## [EXERCISE DESCRIPTION]
With the pictures set aside, return the lines below exactly, beginning at the first and ending at the line containing "Due to obtained".

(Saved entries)

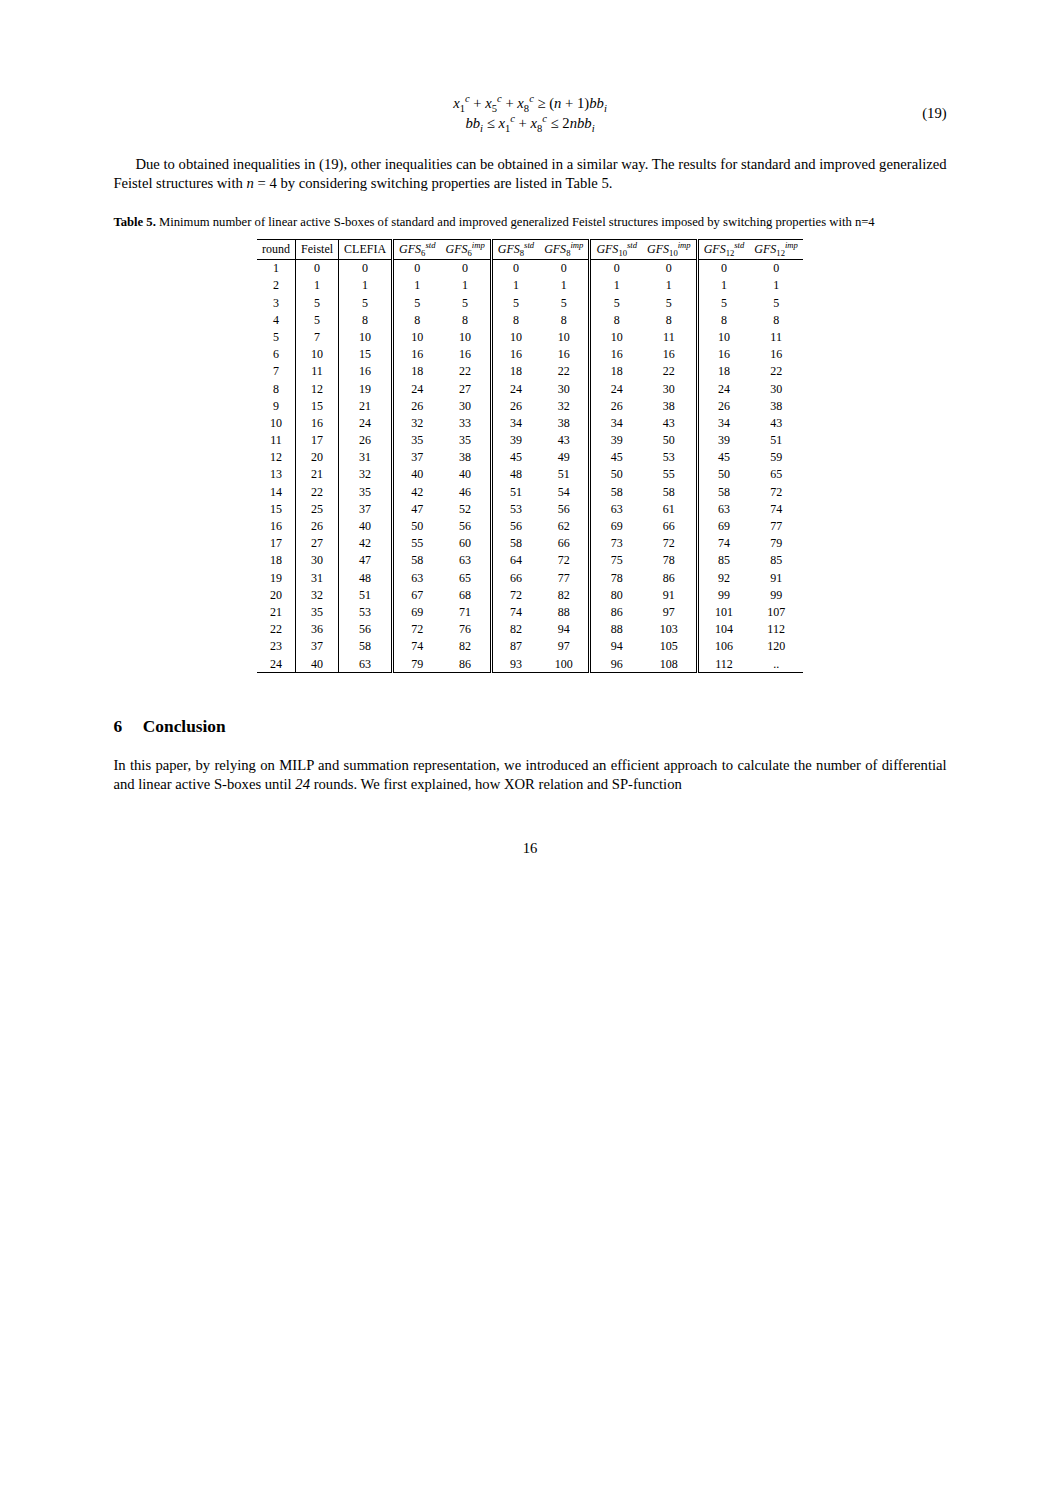x1c + x5c + x8c ≥ (n + 1)bbi
bbi ≤ x1c + x8c ≤ 2nbbi
(19)
Due to obtained inequalities in (19), other inequalities can be obtained in a similar way. The results for standard and improved generalized Feistel structures with n = 4 by considering switching properties are listed in Table 5.
Table 5. Minimum number of linear active S-boxes of standard and improved generalized Feistel structures imposed by switching properties with n=4
| round | Feistel | CLEFIA | GFS 6 std | GFS 6 imp | GFS 8 std | GFS 8 imp | GFS 10 std | GFS 10 imp | GFS 12 std | GFS 12 imp |
| --- | --- | --- | --- | --- | --- | --- | --- | --- | --- | --- |
| 1 | 0 | 0 | 0 | 0 | 0 | 0 | 0 | 0 | 0 | 0 |
| 2 | 1 | 1 | 1 | 1 | 1 | 1 | 1 | 1 | 1 | 1 |
| 3 | 5 | 5 | 5 | 5 | 5 | 5 | 5 | 5 | 5 | 5 |
| 4 | 5 | 8 | 8 | 8 | 8 | 8 | 8 | 8 | 8 | 8 |
| 5 | 7 | 10 | 10 | 10 | 10 | 10 | 10 | 11 | 10 | 11 |
| 6 | 10 | 15 | 16 | 16 | 16 | 16 | 16 | 16 | 16 | 16 |
| 7 | 11 | 16 | 18 | 22 | 18 | 22 | 18 | 22 | 18 | 22 |
| 8 | 12 | 19 | 24 | 27 | 24 | 30 | 24 | 30 | 24 | 30 |
| 9 | 15 | 21 | 26 | 30 | 26 | 32 | 26 | 38 | 26 | 38 |
| 10 | 16 | 24 | 32 | 33 | 34 | 38 | 34 | 43 | 34 | 43 |
| 11 | 17 | 26 | 35 | 35 | 39 | 43 | 39 | 50 | 39 | 51 |
| 12 | 20 | 31 | 37 | 38 | 45 | 49 | 45 | 53 | 45 | 59 |
| 13 | 21 | 32 | 40 | 40 | 48 | 51 | 50 | 55 | 50 | 65 |
| 14 | 22 | 35 | 42 | 46 | 51 | 54 | 58 | 58 | 58 | 72 |
| 15 | 25 | 37 | 47 | 52 | 53 | 56 | 63 | 61 | 63 | 74 |
| 16 | 26 | 40 | 50 | 56 | 56 | 62 | 69 | 66 | 69 | 77 |
| 17 | 27 | 42 | 55 | 60 | 58 | 66 | 73 | 72 | 74 | 79 |
| 18 | 30 | 47 | 58 | 63 | 64 | 72 | 75 | 78 | 85 | 85 |
| 19 | 31 | 48 | 63 | 65 | 66 | 77 | 78 | 86 | 92 | 91 |
| 20 | 32 | 51 | 67 | 68 | 72 | 82 | 80 | 91 | 99 | 99 |
| 21 | 35 | 53 | 69 | 71 | 74 | 88 | 86 | 97 | 101 | 107 |
| 22 | 36 | 56 | 72 | 76 | 82 | 94 | 88 | 103 | 104 | 112 |
| 23 | 37 | 58 | 74 | 82 | 87 | 97 | 94 | 105 | 106 | 120 |
| 24 | 40 | 63 | 79 | 86 | 93 | 100 | 96 | 108 | 112 | .. |
6 Conclusion
In this paper, by relying on MILP and summation representation, we introduced an efficient approach to calculate the number of differential and linear active S-boxes until 24 rounds. We first explained, how XOR relation and SP-function
16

## [OUTPUT OF THE TASK]
x1c + x5c + x8c ≥ (n + 1)bbi
bbi ≤ x1c + x8c ≤ 2nbbi
(19)
Due to obtained inequalities in (19), other inequalities can be obtained in a similar way. The results for standard and improved generalized Feistel structures with n = 4 by considering switching properties are listed in Table 5.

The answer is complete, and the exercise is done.